Once considered a cheap family appetizer, is the whelks platter fast becoming a luxury dish?
The question is now on the table.
In mid-November, on the shelves of Norman fishmongers, as in Caen, the kilo of cooked whelks rose to 20€.
In Courseulles-sur-Mer, still in Calvados, or in Cherbourg in Manche, it was around €15 compared to less than… €7 in previous years at the same time.
More than the impact of the rise in the cost of diesel on the margins of fishermen, professionals explain this surge in prices by the scarcity of the resource.
In question, once again, the warming of the sea of about +1.5 degrees.
To discover
Prime Macron 2022: conditions, amount, date of payment... how does it work?
“In the western Channel, we have gone from 13,500 tonnes landed in 2012 to less than 8,000 tonnes annually in recent years, i.e. 40% less, while at the same time the water temperature now rises to 20 degrees in summer against less than 18 before”
, observes Josse Sarazin, project manager with the Normandy Fraîcheur Mer association, based in Granville.
Mainly fished in the sandy bottoms of the North Atlantic, from northern Brittany to the Channel coasts, the whelk prefers cold waters to reproduce.
As temperatures rise, these molluscs tend to burrow deeper into the mud, grow more slowly and become more difficult to fish.
Hence the surge in prices: currently at 7.20 euros per kilo at the auction against less than 2.80 last year.
For the holiday season, prices could soar even more.

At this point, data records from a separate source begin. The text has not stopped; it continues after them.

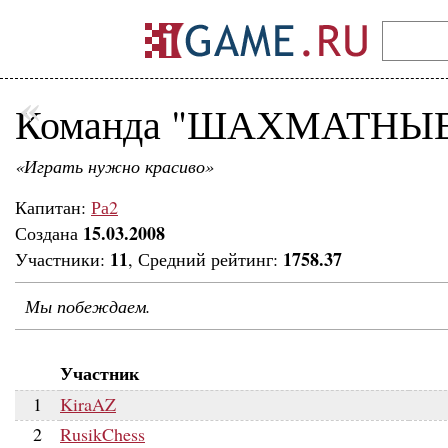
«
Команда "ШАХМАТНЫЕ
«Играть нужно красиво»
Капитан:
Ра2
15.03.2008
Создана
11
1758.37
Участники:
, Средний рейтинг:
Мы побеждаем.
Участник
1
KiraAZ
2
RusikChess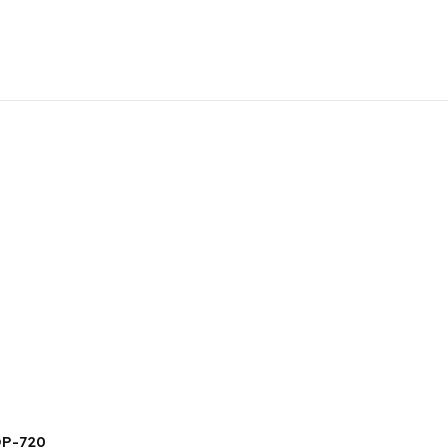
OP-720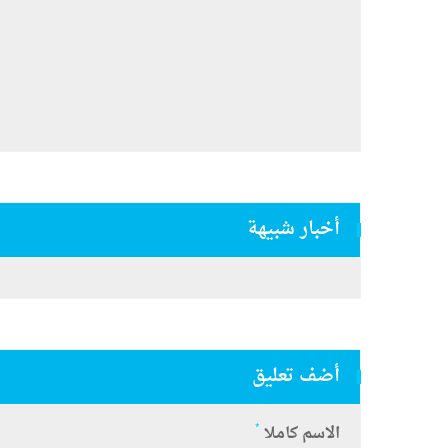
أخبار شبيهة
أضف تعليق
*
الاسم كاملا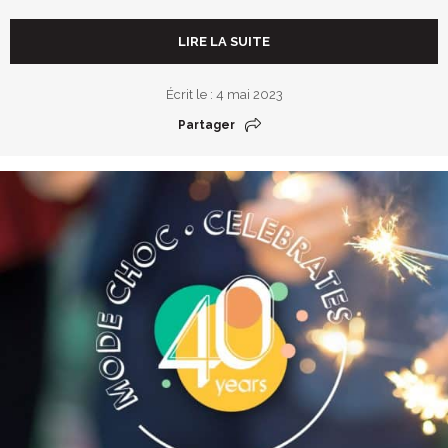
LIRE LA SUITE
Écrit le : 4 mai 2023
Partager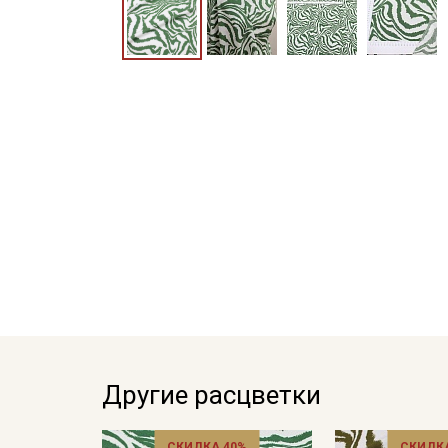
Другие расцветки
СКИДКА 40%
СКИДКА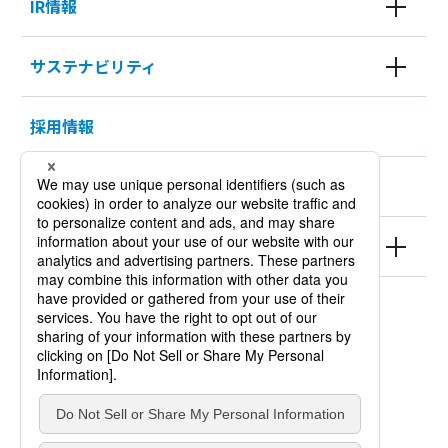
IR情報
サステナビリティ
採用情報
KURODA HISTORY 100
製品情報
サイトポリシー
個人情報保護方針
サイトマップ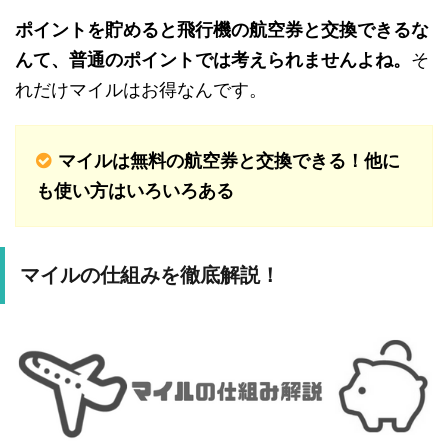
ポイントを貯めると飛行機の航空券と交換できるな
んて、普通のポイントでは考えられませんよね。
そ
れだけマイルはお得なんです。
マイルは無料の航空券と交換できる！他に
も使い方はいろいろある
マイルの仕組みを徹底解説！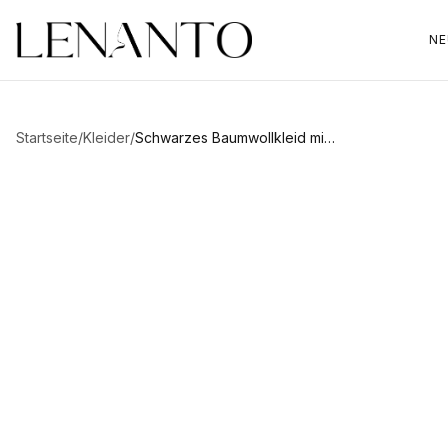
NE
Startseite
/
Kleider
/
Schwarzes Baumwollkleid mit offenem Rücken Zola
Zum Vergrößern hovern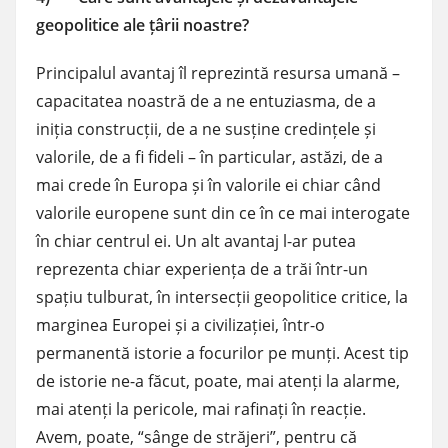
geopolitice ale țârii noastre?
Principalul avantaj îl reprezintă resursa umană –
capacitatea noastră de a ne entuziasma, de a
iniția construcții, de a ne susține credințele și
valorile, de a fi fideli – în particular, astăzi, de a
mai crede în Europa și în valorile ei chiar când
valorile europene sunt din ce în ce mai interogate
în chiar centrul ei. Un alt avantaj l-ar putea
reprezenta chiar experiența de a trăi într-un
spațiu tulburat, în intersecții geopolitice critice, la
marginea Europei și a civilizației, într-o
permanentă istorie a focurilor pe munți. Acest tip
de istorie ne-a făcut, poate, mai atenți la alarme,
mai atenți la pericole, mai rafinați în reacție.
Avem, poate, “sânge de străjeri”, pentru că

Dimitri Rogoff, president of the Regional Fisheries Committee of Normandy, recognizes it lip service:
"I did not think I would say that one day: but the whelk risks becoming a luxury product!"
He wants proof of this in the evolution of fishing zones.
"For a few years, we have observed that the old southern limit of the Norman-Breton golf course has tended to go up ever a little further north"
, he notes.
Every other Friday
Until then considered as the second source of income for Norman fishermen, the decrease in this emblematic shell of the Bay of Granville is a new blow for the fishing industry after the disappearance for several years of wild mussels from the east coast of the English Channel. ;
also due to warming waters.
Some shipping lines are even already considering conversions.
“Recently two bulotiers registered in Granville requested a double license to diversify into scallops, whose biomass is increasing
,” observes Josse Sarazin.
The scarcity of the resource is beginning to seriously worry the sector.
Today, nearly 200 boats fish for whelk in Normandy, including 150 exclusive “bulotiers”.
In an attempt to curb the disappearance of the mollusc, the Regional Fisheries Committee is currently considering proposing, from 2023, a ban on fishing for whelk every other Friday, while its fishing is already totally prohibited on the west coast in January.